*PROBLEM 1*
From the Fox v. State opinion, output the passage that begins at the words "volatile relationship. Appellant" and stops after the words "pending assault charges.".
*PROBLEM 2*
In the Fox v. State opinion, what sentence did the jury assess for each offense?
*PROBLEM 3*
Write the next part of the Fox v. State opinion, starting right after its last sentence.

==== SOURCE EXTRACT ====

Nathaniel Paul Fox v. State

CourtCourt of Appeals of Texas
DecidedJanuary 7, 2016
Docket03-14-00617-CR
StatusPublished

This text of Nathaniel Paul Fox v. State (Nathaniel Paul Fox v. State) is published on Counsel Stack Legal Research, covering Court of Appeals of Texas primary law. Counsel Stack provides free access to over 12 million legal documents including statutes, case law, regulations, and constitutions.

Bluebook
Nathaniel Paul Fox v. State, (Tex. Ct. App. 2016).

Opinion

TEXAS COURT OF APPEALS, THIRD DISTRICT, AT AUSTIN

NO. 03-14-00617-CR

Nathaniel Paul Fox, Appellant

v.

The State of Texas, Appellee

FROM THE DISTRICT COURT OF COMAL COUNTY, 207TH JUDICIAL DISTRICT NO. CR2013-091, HONORABLE R. BRUCE BOYER, JUDGE PRESIDING

MEMORANDUM OPINION

A jury found Nathaniel Paul Fox guilty of murder and aggravated assault of a family

or household member with a deadly weapon. The jury assessed a sentence of 60 years in prison for

each offense, with the sentences ordered to run concurrently. Appellant complains that his counsel

provided ineffective assistance and that the two sentences violate the constitutional prohibition

of double jeopardy. Because of the double-jeopardy violation, we will vacate the conviction for

aggravated assault and affirm the remainder of the judgment.

BACKGROUND

Witnesses testified that appellant and Melissa Eason, his victim, had a long-term,

volatile relationship. Appellant had previously been arrested for violating a court order meant

to protect Eason from him, and appellant testified that Eason had pending assault charges.

New Braunfels Police Department officer Derrick Bobo testified that he spoke with Eason after a

report of an altercation in the early hours of November 1, 2012. Bobo testified that Eason said that Fox “had told her that if she ever left him . . . he would kill her, and that she didn’t feel like she’d

be alive past February and that Nathan Fox had a shotgun on lay-away.” Eason’s sister testified that

Eason said on December 31, 2012 that she planned to leave appellant because she feared that she

would “wake up dead one day” if she did not. Jessica Villarreal testified that Eason spent the night

with her on December 31, 2012, and was apprehensive the next morning about what appellant might

do if he was drunk when she returned home.

==== SUPPLIED MATERIAL ====

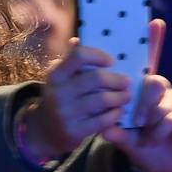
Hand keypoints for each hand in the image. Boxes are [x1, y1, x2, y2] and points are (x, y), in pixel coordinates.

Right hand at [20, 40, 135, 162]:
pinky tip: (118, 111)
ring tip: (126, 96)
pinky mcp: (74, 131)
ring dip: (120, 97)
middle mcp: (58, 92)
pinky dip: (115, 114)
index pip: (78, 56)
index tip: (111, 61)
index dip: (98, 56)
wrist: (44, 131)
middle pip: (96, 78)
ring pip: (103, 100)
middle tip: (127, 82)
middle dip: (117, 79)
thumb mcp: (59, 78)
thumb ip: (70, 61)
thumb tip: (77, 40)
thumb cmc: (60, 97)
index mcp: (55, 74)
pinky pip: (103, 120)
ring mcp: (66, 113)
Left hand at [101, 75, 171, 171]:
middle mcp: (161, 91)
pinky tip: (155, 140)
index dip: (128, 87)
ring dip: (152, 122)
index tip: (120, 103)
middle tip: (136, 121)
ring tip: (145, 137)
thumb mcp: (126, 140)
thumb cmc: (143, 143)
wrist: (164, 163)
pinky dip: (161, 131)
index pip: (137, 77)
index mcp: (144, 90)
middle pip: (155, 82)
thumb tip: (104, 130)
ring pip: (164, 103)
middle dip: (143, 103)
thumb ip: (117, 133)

====
==== SUPPLIED MATERIAL ====

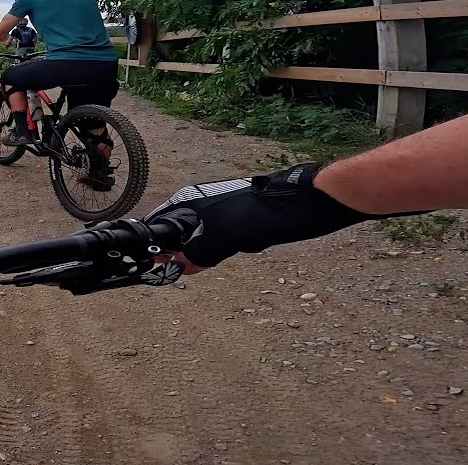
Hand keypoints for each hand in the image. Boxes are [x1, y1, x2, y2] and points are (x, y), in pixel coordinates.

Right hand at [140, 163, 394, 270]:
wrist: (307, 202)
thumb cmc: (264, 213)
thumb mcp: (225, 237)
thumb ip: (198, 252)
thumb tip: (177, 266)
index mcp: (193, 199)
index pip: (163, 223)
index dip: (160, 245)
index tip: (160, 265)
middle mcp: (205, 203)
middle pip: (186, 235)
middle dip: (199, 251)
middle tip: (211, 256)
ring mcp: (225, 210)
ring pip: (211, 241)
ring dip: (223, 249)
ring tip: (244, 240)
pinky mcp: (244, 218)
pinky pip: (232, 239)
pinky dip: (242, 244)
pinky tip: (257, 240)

====

*YOUR RESPONSE 1*
volatile relationship. Appellant had previously been arrested for violating a court order meant

to protect Eason from him, and appellant testified that Eason had pending assault charges.

*YOUR RESPONSE 2*
60 years in prison for each offense, with the sentences ordered to run concurrently.

*YOUR RESPONSE 3*
Appellant testified that, on the morning of January 1, 2013, Eason entered

their apartment yelling and throwing and breaking things. He said that the noise woke him, then

she punched him in the face. Appellant testified that Eason was taller and heavier than he and was

unpredictable and violent when intoxicated. He said he wanted to leave, but Eason kept hitting him.

Worried about his safety, he testified, he then “choked [Eason] out” to unconsciousness but not

to death, leaving her dressed on the bed. He denied intending to kill her or crushing her throat.

Appellant testified that he returned the next day and found Eason dead on the floor with her pants

down. He checked her pulse, found none, and left—returning to lock the door. He testified that,

after contemplating suicide, he turned himself in two days later.

On cross-examination, appellant testified that he had trained as a Marine and a mixed-

martial arts fighter, but said he had never killed anyone with his hands. He also testified that he

spoke on the phone while in jail and said that he would seriously injure any inmate who tried to fight

him. He testified that he boasted in order to seem tough to other inmates within earshot.

The medical examiner testified that the cause of Eason’s death was homicide by

asphyxiation caused by strangulation. He testified that Eason tested positive for marijuana use and

had a blood-alcohol content of .099, and that her vitreous fluid indicated that she had been more

intoxicated in the immediately preceding hours.

2 DISCUSSION

Appellant claims that his trial counsel was ineffective and that his punishment

violated double-jeopardy principles.

Appellant has not shown his counsel was ineffective.

An ineffective assistance of counsel claim requires a defendant to prove by a

preponderance of the evidence that (1) counsel’s representation fell below an objective standard

of reasonableness under prevailing professional norms and (2) the deficient performance prejudiced

the defense. Strickland v. Washington, 466 U.S. 668, 687-88 (1984); Salinas v. State, 163 S.W.3d

734, 740 (Tex. Crim. App. 2005). Ineffective-assistance claims turn on the facts and circumstances

of each particular case, Johnson v. State, 691 S.W.2d 619, 626 (Tex. Crim. App. 1984), and

must be firmly founded in the record, Bone v. State, 77 S.W.3d 828, 835 (Tex. Crim. App. 2002).

An accused is not entitled to entirely errorless representation, and we look to the totality of the

representation in gauging the adequacy of counsel’s performance. Frangias v. State, 450 S.W.3d

125, 136 (Tex. Crim. App. 2013). A single instance of counsel’s error can rise to the level of

deficient performance. Id. A verdict or conclusion only weakly supported by the record is more

likely to have been affected by errors than one with overwhelming record support. Strickland,

466 U.S. at 696.

Appellant contends that his trial counsel was ineffective for failing to object or

request a limiting instruction regarding appellant’s testimony on cross-examination about a pretrial

telephone conversation he had from jail with his sister during which he threatened to harm fellow

inmates. The State contends that his trial counsel was not ineffective as alleged because the evidence

3 was admissible to rebut defensive theories and counsel might have reasonably chosen not to call

attention to the evidence.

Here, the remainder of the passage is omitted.